- USD/INR has failed to sustain the all-time-high recorded above 79.00.
- The DXY is displaying back and forth moves ahead of Fed Powell.
- Oil prices have corrected a little, and the upside remains favored on prolonged supply constraints.
The USD/INR pair has slipped below the psychological support of 79.00 at the open, however, the upside remains imminent on broader strength in the US dollar index (DXY). The asset recorded an all-time high of 79.09 on Tuesday and a follow-up corrective move due to profit-booking has dragged the asset lower.
The DXY is trading sideways in a narrow range of 104.36-104.52 as investors are awaiting the speech from the Federal Reserve (Fed) chair Jerome Powell and US economic data.

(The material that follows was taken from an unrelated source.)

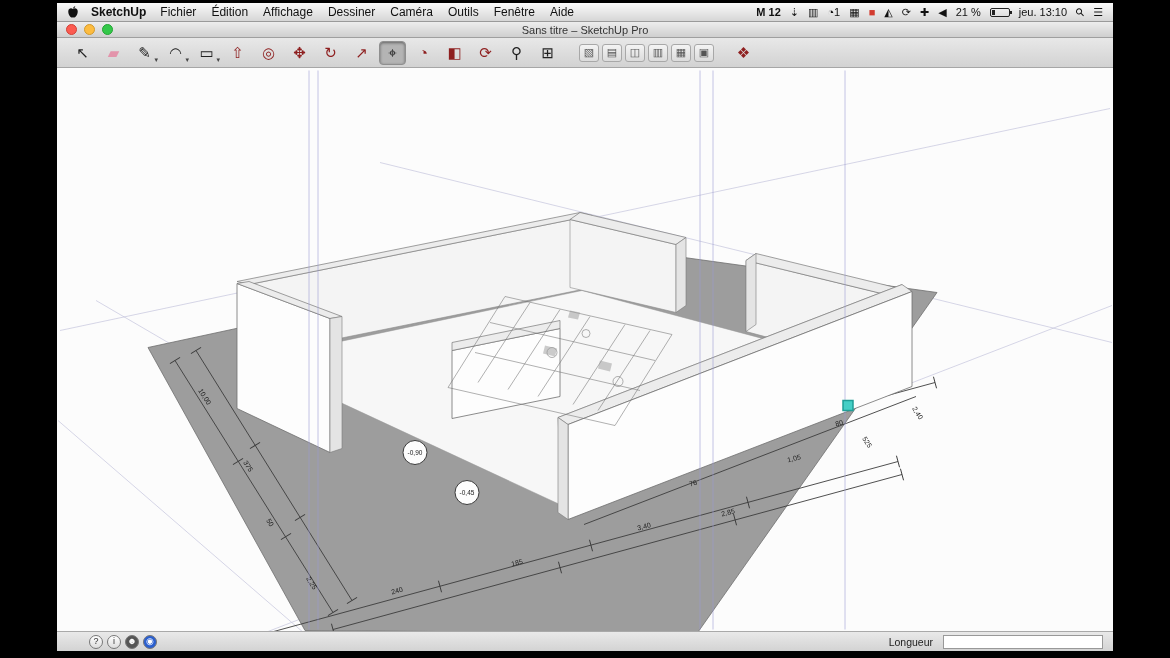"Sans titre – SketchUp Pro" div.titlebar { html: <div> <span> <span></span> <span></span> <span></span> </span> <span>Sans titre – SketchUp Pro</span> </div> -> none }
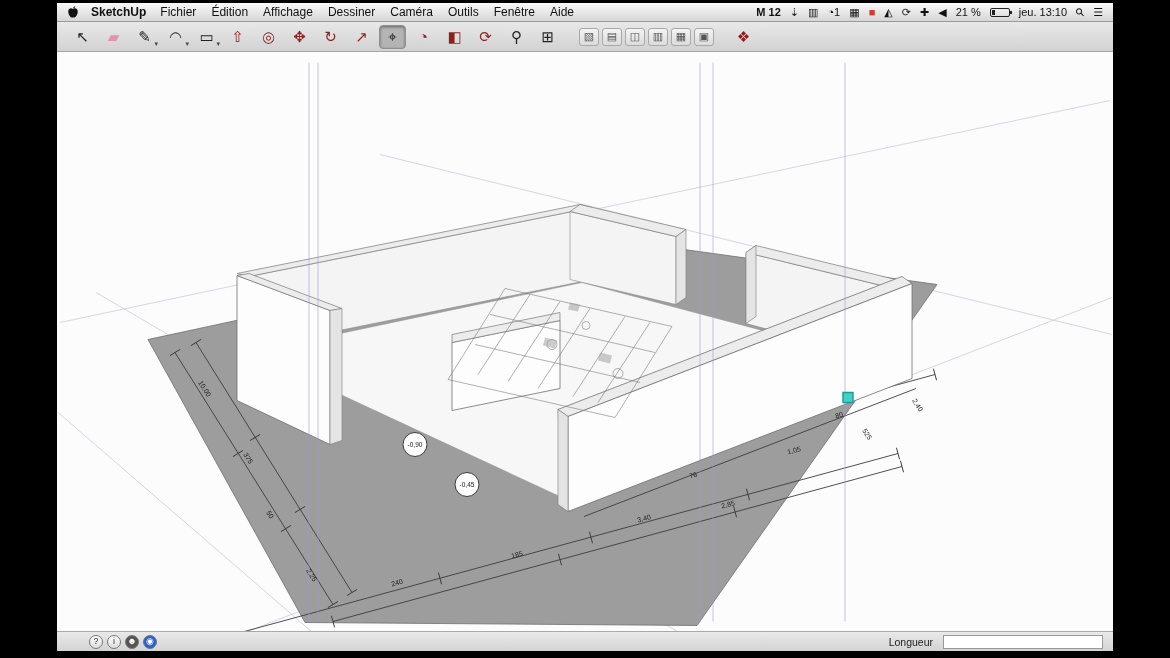"Longueur" .sb-right { gap: 10px -> 20px }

As the Fed is fully committed to bringing price stability to the US economy, Fed chair Jerome Powell may dictate a hawkish definition on interest rate policy for July.
One thing that may disturb Fed policymakers now is the downbeat Consumer Confidence. The US Conference Board has reported the economic data at a 16-month low, which is 98.7 lower than the estimates of 100 and the former release of 103.2. Soaring oil and food prices have dented the sentiment of the US households. A lower Consumer Confidence results in lower consumption from the households, which may also reduce the confidence of the Fed in dictating extremely strict quantitative measures.
On the oil front, oil prices have to witness some long liquidation after a firmer recovery. The black gold is holding itself above $111.00 and a minor correction will sooner turn into an impulsive move. The supply constraints will continue to stay prolonged as the OPEC cartel is unable to fill the restricted supply from Moscow.